The demolitions began with a weeks worth of fencing the whole site as is the normal procedure. So counting working days from then, it’s day 7. My son kindly let me know that the whole construction industry in this country (Australia) uses the same calendar where 9 day working weeks and flexi-days are concerned.

So when I said on Monday nothing is happening, where are they? He said, they’ll be doing something on another site.

Well, they’re back today. At 8.30 AM a huge semi dump truck backed into Carinya’s main street, looking bigger than normal due to the littleness of the houses. That starting time, by the way, is due to the work being in a residential area. Normal construction industry starting times are 6.30 AM, or even 6 AM. An early start makes sense in spring summer and autumn, when temperatures may be over 30 Celsius.

Yesterday, at 35 degrees C (95 Fahrenheit) from about 11 AM here, would’ve been unbearable, with the humidity quite high too. Today temperatures are back in the mid twenties.

A couple of men in orange hi vis shirts unloaded maybe two dozen tires. And it’s only because I saw a clip about an archeological site in the Orkneys being covered with black plastic, with ‘retired’ tires to weight it down, that I realized the tires in the present scene must be to prevent a load of dust and rubble being blown all over the highway.

Sometimes it boggles my mind that old tires are being used for that purpose all over the world. One of the joys of the internet: good ideas spread as fast as bad ones.

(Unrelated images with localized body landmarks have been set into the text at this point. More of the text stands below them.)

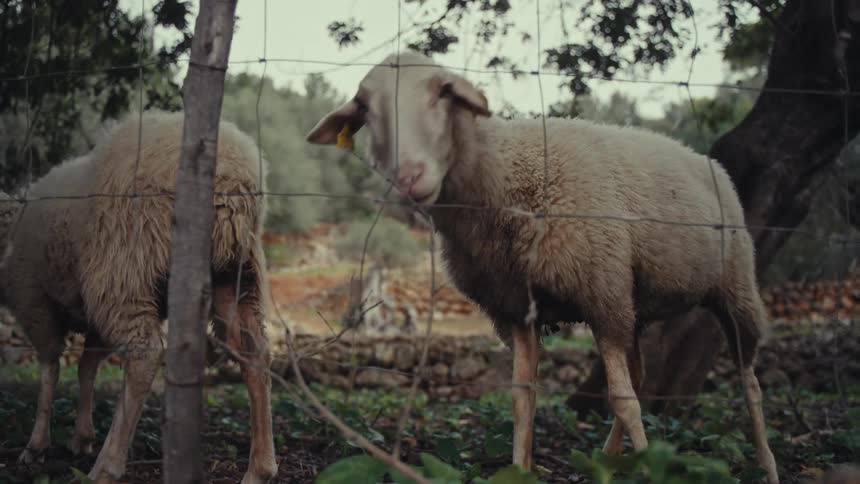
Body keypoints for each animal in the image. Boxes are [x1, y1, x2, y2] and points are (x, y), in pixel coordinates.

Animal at [0, 110, 278, 484]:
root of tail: (234, 173)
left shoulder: (34, 302)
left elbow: (50, 370)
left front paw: (37, 445)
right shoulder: (90, 317)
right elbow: (86, 367)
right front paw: (81, 437)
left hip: (122, 272)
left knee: (144, 354)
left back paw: (107, 465)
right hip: (236, 273)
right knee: (253, 352)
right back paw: (260, 467)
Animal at [306, 51, 780, 483]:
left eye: (443, 92)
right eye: (365, 108)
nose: (408, 178)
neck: (506, 181)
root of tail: (706, 160)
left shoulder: (600, 292)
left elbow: (622, 399)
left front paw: (655, 470)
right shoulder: (515, 307)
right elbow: (522, 398)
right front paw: (521, 467)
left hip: (733, 287)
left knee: (749, 383)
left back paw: (767, 465)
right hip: (635, 302)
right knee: (642, 373)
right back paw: (609, 460)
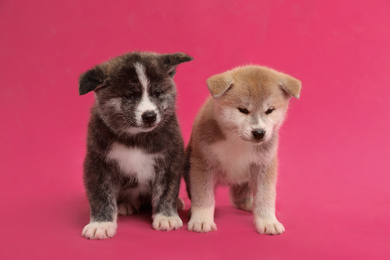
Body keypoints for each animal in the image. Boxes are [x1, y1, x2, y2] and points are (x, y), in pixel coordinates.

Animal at [79, 51, 193, 240]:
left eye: (157, 93)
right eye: (130, 95)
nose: (150, 116)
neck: (136, 138)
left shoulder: (170, 159)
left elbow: (166, 190)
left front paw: (166, 217)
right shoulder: (98, 163)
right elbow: (100, 195)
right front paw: (101, 224)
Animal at [184, 64, 302, 234]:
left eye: (269, 110)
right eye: (243, 109)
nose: (259, 132)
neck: (238, 141)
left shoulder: (264, 165)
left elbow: (265, 197)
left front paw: (268, 221)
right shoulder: (203, 163)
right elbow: (203, 196)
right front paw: (201, 219)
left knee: (240, 197)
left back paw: (249, 205)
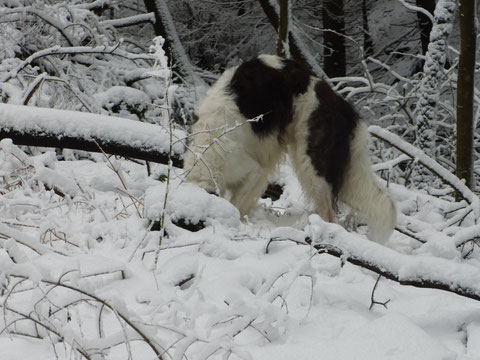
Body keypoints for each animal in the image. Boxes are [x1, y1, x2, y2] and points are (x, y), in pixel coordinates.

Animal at [182, 54, 396, 243]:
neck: (208, 149)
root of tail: (343, 106)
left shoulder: (252, 170)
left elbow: (235, 204)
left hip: (312, 161)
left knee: (329, 214)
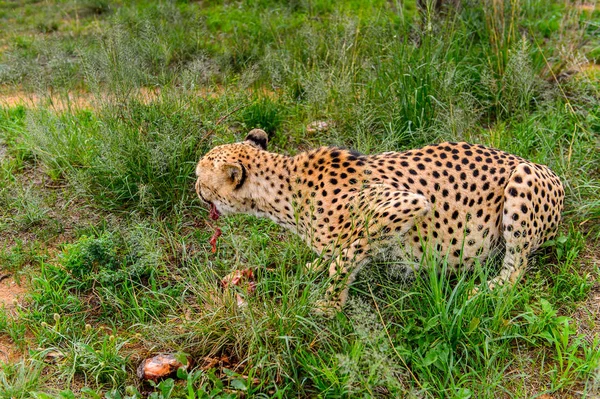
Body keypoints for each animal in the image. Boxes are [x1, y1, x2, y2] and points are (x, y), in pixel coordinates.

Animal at [195, 130, 564, 314]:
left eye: (200, 175)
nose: (194, 187)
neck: (283, 189)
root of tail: (553, 173)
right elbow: (331, 257)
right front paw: (314, 267)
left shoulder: (405, 204)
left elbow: (345, 257)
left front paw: (328, 305)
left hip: (523, 182)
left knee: (516, 267)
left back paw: (486, 288)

They dumped a pile of concrete rubble at the end of the street, next to the mysterious hedge that is still there. All the other vegetation were massacred except the hedge? I need a site informant.

A large front end loader is at work at the lower (eastern) edge of the site, In the elbow on the map, filling that same truck with rubble and broken cement it’s scraping up from–I suspect–the forecourt. I’m going by what I can hear, in this instance.

I need to try and retrieve the map of the area we were all sent a couple of weeks ago … got it!

Well, it’d be better upside down, because that’s the way I’m looking at it and taking photos. I shall endeavor to do magic with various software. I’d like to put on treasure-island-style crosses to indicate where the work is being done. Watch this space.

The Build, Days 1+2

Day two of the demolition stage … a brand spanking new machine is busy taking out the vegetation so carefully nurtured by the gardening crew only a few days ago.

Someone could’ve saved themselves a swag of money, time and useless busy work if they only worked together.

When I watch a machine like that at work, I always wonder whether a couple of men on the ground couldn’t do that work more efficiently.

Chainsawing the shrubs, stacking them on a pile or dragging them to a truck. There aren’t any real trees in that section. How can it be cheaper?

Yes. Don’t worry. That was a rhetorical ‘big world’ question. I realise that by the time an employer pays humans their holiday pays, sickness benefits and super, one driver is cheaper than three laborers.

By ‘big world’ I mean the ESG costs as well as just running a demolition company.

E = environmental; S = social; G = governance … I’m still in the dark about the significance of the last one. You?